By Rebecca Henely
New York City legislators and advocates are calling on the state to implement a law so all chain-store pharmacies across the state will need to provide language services to help consumers understand their medications. The state law would be modeled on a city law passed in 2009 that took effect in June.
“Taking prescription medications shouldn’t be a game of Russian roulette for seniors, non-English speakers or anyone else,” said state Sen. Jose Peralta (D-East Elmhurst) in a statement. “I am committed to doing all I can, working with my colleagues in the Legislature, to make medication instructions and prescription labels understandable to all consumers.”

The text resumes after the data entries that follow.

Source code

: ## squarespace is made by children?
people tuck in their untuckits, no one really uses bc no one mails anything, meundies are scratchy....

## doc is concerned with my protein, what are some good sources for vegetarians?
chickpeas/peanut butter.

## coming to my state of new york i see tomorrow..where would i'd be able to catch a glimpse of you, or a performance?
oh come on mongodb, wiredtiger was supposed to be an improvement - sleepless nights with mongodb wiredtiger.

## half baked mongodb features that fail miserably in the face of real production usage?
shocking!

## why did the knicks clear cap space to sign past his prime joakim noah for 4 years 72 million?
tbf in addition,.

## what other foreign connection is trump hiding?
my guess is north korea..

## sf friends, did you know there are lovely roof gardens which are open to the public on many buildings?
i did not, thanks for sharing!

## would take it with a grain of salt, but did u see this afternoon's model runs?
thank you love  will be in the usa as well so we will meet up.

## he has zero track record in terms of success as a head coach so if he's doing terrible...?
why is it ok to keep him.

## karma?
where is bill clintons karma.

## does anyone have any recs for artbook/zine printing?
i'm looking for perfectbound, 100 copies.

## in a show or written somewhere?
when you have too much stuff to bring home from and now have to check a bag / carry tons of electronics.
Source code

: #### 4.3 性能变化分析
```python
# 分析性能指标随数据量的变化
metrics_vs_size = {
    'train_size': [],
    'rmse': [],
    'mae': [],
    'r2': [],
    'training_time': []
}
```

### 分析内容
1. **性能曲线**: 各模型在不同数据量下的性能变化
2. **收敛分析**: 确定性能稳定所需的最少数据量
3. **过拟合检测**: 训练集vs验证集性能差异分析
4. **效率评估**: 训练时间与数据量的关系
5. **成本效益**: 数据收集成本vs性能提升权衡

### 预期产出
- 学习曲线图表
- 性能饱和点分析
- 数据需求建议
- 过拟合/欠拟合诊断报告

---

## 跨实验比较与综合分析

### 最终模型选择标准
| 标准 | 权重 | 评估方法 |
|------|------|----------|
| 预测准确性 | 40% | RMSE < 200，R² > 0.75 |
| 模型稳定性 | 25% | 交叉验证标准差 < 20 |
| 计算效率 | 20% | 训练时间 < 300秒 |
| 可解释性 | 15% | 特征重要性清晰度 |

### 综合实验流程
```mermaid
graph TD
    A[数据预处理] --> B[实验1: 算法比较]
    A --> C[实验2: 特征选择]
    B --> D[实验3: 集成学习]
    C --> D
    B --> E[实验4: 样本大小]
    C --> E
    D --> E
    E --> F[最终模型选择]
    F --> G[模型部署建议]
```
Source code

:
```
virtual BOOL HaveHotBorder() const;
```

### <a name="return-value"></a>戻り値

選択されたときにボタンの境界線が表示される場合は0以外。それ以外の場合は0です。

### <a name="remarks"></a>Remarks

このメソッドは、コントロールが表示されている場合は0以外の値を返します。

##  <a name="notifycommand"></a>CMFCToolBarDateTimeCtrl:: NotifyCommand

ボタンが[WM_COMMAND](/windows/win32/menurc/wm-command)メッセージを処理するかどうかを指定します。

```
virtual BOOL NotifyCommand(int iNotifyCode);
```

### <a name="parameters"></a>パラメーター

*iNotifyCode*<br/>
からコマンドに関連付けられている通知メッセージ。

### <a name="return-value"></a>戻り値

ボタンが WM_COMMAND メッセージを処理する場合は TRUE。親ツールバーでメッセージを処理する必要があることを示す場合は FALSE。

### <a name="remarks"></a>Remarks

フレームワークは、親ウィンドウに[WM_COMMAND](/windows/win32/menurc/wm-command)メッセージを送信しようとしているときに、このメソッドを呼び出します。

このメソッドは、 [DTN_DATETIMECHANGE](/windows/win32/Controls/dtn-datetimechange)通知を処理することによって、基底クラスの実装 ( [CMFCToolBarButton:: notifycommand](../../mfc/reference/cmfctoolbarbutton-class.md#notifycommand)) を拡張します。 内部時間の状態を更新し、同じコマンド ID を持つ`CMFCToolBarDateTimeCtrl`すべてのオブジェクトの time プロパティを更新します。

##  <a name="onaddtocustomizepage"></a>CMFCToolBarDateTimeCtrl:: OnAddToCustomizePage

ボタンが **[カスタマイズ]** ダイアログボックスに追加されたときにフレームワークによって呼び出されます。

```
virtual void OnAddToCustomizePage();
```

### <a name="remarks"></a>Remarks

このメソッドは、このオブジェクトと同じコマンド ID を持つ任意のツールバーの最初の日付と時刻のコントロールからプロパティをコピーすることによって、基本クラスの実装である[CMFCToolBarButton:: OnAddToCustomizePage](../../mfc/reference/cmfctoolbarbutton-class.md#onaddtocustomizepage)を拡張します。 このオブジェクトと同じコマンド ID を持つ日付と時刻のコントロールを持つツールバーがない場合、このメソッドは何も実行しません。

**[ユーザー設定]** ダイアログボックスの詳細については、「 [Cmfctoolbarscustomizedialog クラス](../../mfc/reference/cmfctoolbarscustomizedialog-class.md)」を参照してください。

The initiative has been supported by Peralta, state Assemblyman Richard Gottfried (D-Manhattan), City Councilwoman Julissa Ferreras (D-East Elmhurst), the immigrant advocacy program Make the Road New York and the Health Justice Program at New York Lawyers for the Public Interest, which has taken on Make the Road as a client.
Nisha Agarwal, director of the Health Justice Program, said her program and Make the Road have been working on this issue since 2007. After previous collaboration on various health-care issues, the organizations decided to work on this issue based on a New York Academy of Medicine study that found while 88 percent of pharmacists saw individuals with limited proficiency in English daily and almost 80 percent had the capacity to translate labels, only about 39 percent translated labels daily and almost 23 percent did not translate labels.
“The pharmacist couldn’t explain to them how to take their medicine in a language they would understand,” Agarwal said.
She said the Health Justice Program and Make the Road New York pushed for state passage of city law 859-A, which required all pharmacy chains — defined as those with four locations or more — to provide free translations of all labels and post a notification of a customer’s right to a free translation service. Mayor Michael Bloomberg signed the bill in September 2009.
Agarwal said this is most often done by printing labels in the top seven most-common languages, which are determined by the Department of City Planning through the American Community Survey every two years, and employing an interpreter for all languages, often through a phone service. She said this law was only applied to chains as many independent stores were already sufficient at providing translation services.
“It was more the really more corporate pharmacies that were not attuned to the neighborhoods they were in,” Agarwal said.
After the city law was implemented in June 2010, Agarwal said the program and Make the Road conducted a survey. They found translation services had improved in the city, but 50 percent of pharmacies statewide could not provide translated labels for prescriptions and 30 percent could not provide interpretation services for medication counseling.
Agarwal said she hopes state regulation will fill in the gaps. A bill was introduced into the state Legislature last summer and will be reintroduced in the upcoming legislative session. She said immigrant organizations and health-care providers have supported the bill.
“People that we’ve talked to have been really thrilled that this is happening,” Agarwal said.